- [EXTRACTED ENTRIES]:
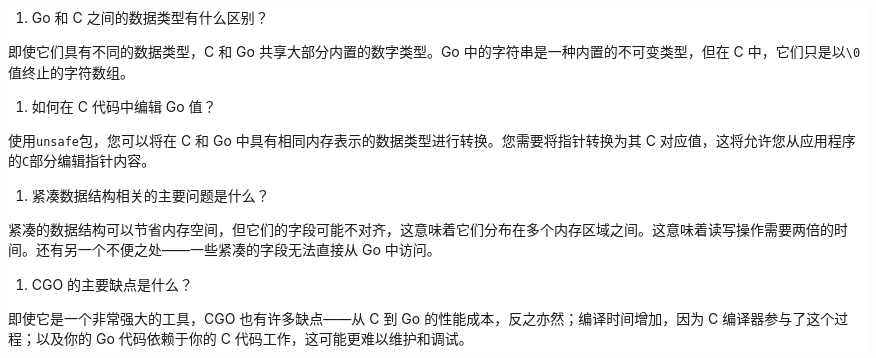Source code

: 1.  Go 和 C 之间的数据类型有什么区别？

即使它们具有不同的数据类型，C 和 Go 共享大部分内置的数字类型。Go 中的字符串是一种内置的不可变类型，但在 C 中，它们只是以`\0`值终止的字符数组。

1.  如何在 C 代码中编辑 Go 值？

使用`unsafe`包，您可以将在 C 和 Go 中具有相同内存表示的数据类型进行转换。您需要将指针转换为其 C 对应值，这将允许您从应用程序的`C`部分编辑指针内容。

1.  紧凑数据结构相关的主要问题是什么？

紧凑的数据结构可以节省内存空间，但它们的字段可能不对齐，这意味着它们分布在多个内存区域之间。这意味着读写操作需要两倍的时间。还有另一个不便之处——一些紧凑的字段无法直接从 Go 中访问。

1.  CGO 的主要缺点是什么？

即使它是一个非常强大的工具，CGO 也有许多缺点——从 C 到 Go 的性能成本，反之亦然；编译时间增加，因为 C 编译器参与了这个过程；以及你的 Go 代码依赖于你的 C 代码工作，这可能更难以维护和调试。
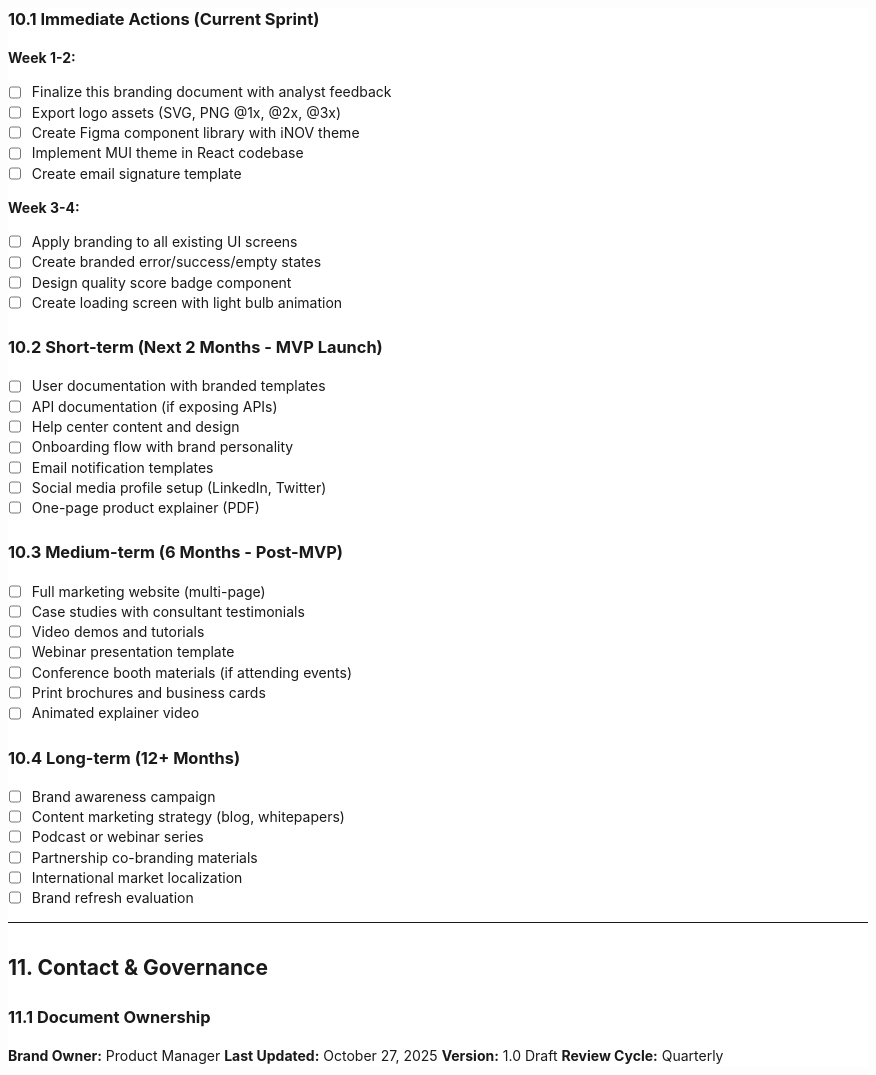 ### 10.1 Immediate Actions (Current Sprint)

**Week 1-2:**
- [ ] Finalize this branding document with analyst feedback
- [ ] Export logo assets (SVG, PNG @1x, @2x, @3x)
- [ ] Create Figma component library with iNOV theme
- [ ] Implement MUI theme in React codebase
- [ ] Create email signature template

**Week 3-4:**
- [ ] Apply branding to all existing UI screens
- [ ] Create branded error/success/empty states
- [ ] Design quality score badge component
- [ ] Create loading screen with light bulb animation

### 10.2 Short-term (Next 2 Months - MVP Launch)

- [ ] User documentation with branded templates
- [ ] API documentation (if exposing APIs)
- [ ] Help center content and design
- [ ] Onboarding flow with brand personality
- [ ] Email notification templates
- [ ] Social media profile setup (LinkedIn, Twitter)
- [ ] One-page product explainer (PDF)

### 10.3 Medium-term (6 Months - Post-MVP)

- [ ] Full marketing website (multi-page)
- [ ] Case studies with consultant testimonials
- [ ] Video demos and tutorials
- [ ] Webinar presentation template
- [ ] Conference booth materials (if attending events)
- [ ] Print brochures and business cards
- [ ] Animated explainer video

### 10.4 Long-term (12+ Months)

- [ ] Brand awareness campaign
- [ ] Content marketing strategy (blog, whitepapers)
- [ ] Podcast or webinar series
- [ ] Partnership co-branding materials
- [ ] International market localization
- [ ] Brand refresh evaluation

---

## 11. Contact & Governance

### 11.1 Document Ownership

**Brand Owner:** Product Manager
**Last Updated:** October 27, 2025
**Version:** 1.0 Draft
**Review Cycle:** Quarterly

- [TO DO]:
Reproducing the whole listing above is not the task. Copy exactly only the lines from the one with "- [ ] Social" to the one with "- [ ] Content", both kept.

- [TASK RESPONSE]:
- [ ] Social media profile setup (LinkedIn, Twitter)
- [ ] One-page product explainer (PDF)

### 10.3 Medium-term (6 Months - Post-MVP)

- [ ] Full marketing website (multi-page)
- [ ] Case studies with consultant testimonials
- [ ] Video demos and tutorials
- [ ] Webinar presentation template
- [ ] Conference booth materials (if attending events)
- [ ] Print brochures and business cards
- [ ] Animated explainer video

### 10.4 Long-term (12+ Months)

- [ ] Brand awareness campaign
- [ ] Content marketing strategy (blog, whitepapers)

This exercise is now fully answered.